Simon Geller (March 16, 1920 - July 11, 1995) was an American classical music station radio personality who ran a one-man radio station in Gloucester, Massachusetts.

== Early life ==
Geller was born March 16, 1920, in Lowell, Massachusetts, the eldest of four sons born to Benjamin Geller and Nellie Siegel. He was raised in the Jewish faith and spent his childhood in Lowell, Wolfeboro, New Hampshire, and then Boston.

== Radio career ==

Geller was a radio engineer in New York City, Boston and New Jersey before starting his own station in 1964. The station, WVCA-FM initially operated with a Top 40 music format. However, as FM was still burgeoning and few listeners had compatible receivers, it did not prosper. By 1967, Geller transitioned to a classical music format and slowly did away with his staff. This new incarnation of WVCA was on the air for thirteen hours a day, seven days a week, and operated out of Geller's apartment. He was known for his eccentric style, which included taking bathroom breaks during live broadcasts, shutting down the station to run errands, and his frequent on-air diatribes, either aimed at the FCC or pleas to his listeners for financial support to sustain the station's operation.
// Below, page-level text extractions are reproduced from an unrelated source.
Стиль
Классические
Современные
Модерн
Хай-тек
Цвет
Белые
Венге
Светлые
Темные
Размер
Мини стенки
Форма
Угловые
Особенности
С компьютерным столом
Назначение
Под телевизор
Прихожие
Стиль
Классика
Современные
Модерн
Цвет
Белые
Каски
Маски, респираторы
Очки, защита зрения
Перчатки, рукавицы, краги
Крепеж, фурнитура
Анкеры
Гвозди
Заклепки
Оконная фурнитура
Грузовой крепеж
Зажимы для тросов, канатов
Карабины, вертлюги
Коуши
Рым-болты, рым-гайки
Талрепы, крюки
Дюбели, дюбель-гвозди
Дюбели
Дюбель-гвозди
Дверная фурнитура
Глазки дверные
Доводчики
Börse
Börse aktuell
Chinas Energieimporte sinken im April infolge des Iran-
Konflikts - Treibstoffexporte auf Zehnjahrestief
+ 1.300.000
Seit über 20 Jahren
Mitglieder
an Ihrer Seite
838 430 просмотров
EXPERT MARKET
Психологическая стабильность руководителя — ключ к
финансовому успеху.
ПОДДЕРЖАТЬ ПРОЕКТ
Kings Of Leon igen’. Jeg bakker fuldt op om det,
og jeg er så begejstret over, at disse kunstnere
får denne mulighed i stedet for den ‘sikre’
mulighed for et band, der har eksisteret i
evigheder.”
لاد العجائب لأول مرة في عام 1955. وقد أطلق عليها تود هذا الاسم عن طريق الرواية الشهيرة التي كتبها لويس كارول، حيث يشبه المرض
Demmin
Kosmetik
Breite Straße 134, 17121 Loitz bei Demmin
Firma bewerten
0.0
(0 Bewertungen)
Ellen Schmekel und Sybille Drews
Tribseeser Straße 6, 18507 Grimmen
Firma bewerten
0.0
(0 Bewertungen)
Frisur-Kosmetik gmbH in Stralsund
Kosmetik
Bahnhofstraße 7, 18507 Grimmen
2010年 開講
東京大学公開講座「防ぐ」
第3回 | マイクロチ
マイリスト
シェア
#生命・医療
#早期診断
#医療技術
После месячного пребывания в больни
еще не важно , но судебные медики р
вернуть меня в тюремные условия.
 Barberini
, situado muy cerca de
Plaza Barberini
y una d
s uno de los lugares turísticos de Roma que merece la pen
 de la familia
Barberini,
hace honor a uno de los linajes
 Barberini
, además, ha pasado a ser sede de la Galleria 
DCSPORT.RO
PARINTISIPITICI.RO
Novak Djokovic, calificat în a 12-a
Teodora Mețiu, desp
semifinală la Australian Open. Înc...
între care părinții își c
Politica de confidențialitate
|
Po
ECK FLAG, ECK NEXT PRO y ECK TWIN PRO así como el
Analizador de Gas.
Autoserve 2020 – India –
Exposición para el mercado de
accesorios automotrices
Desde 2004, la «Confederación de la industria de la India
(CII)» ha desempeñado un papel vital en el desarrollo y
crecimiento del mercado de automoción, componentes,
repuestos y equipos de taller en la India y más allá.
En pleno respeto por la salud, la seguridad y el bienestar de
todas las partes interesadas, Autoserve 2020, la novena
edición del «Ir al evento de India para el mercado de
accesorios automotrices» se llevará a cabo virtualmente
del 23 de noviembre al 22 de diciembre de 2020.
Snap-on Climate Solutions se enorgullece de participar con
=== Legal battles over license ===

In 1982 the U.S. Federal Communications Commission (FCC) voted not to renew Geller's operating license because he did not meet requirements for broadcasting non-entertainment programming and ascertaining community needs. The license was awarded to the Grandbanke Corporation, which had been challenging Geller's license since 1974. In 1984 a Federal Court of Appeals ordered the FCC to reconsider its ruling, citing "serious First Amendment concerns" and concerns over the FCC departing "from its own precedents" in comparing competitors for the license. In 1985 Geller's license was renewed.

== Later life ==

In 1988 Geller retired from radio, selling his station for $1 million. At that time he had 90,000 listeners. After retiring Geller moved to the Upper West Side of New York City, where health issues kept him essentially isolated in his home.

In 1990 a short film, Radio Fishtown, directed by Henry Ferrini, was made about Geller's life and career.

Geller never married and had no children. He died on July 11, 1995, at the age of 75. Geller is buried at Judean Memorial Gardens in Olney, Maryland.